— Problem description —
Copy the rows below word for word, leaving out the picture.
****************************************
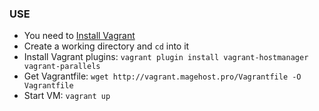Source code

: ### USE

* You need to [Install Vagrant](http://www.vagrantup.com/download)
* Create a working directory and `cd` into it
* Install Vagrant plugins: `vagrant plugin install vagrant-hostmanager vagrant-parallels`
* Get Vagrantfile: `wget http://vagrant.magehost.pro/Vagrantfile -O Vagrantfile`
* Start VM: `vagrant up`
****************************************
— Completed task —
Source code

: ### USE

* You need to [Install Vagrant](http://www.vagrantup.com/download)
* Create a working directory and `cd` into it
* Install Vagrant plugins: `vagrant plugin install vagrant-hostmanager vagrant-parallels`
* Get Vagrantfile: `wget http://vagrant.magehost.pro/Vagrantfile -O Vagrantfile`
* Start VM: `vagrant up`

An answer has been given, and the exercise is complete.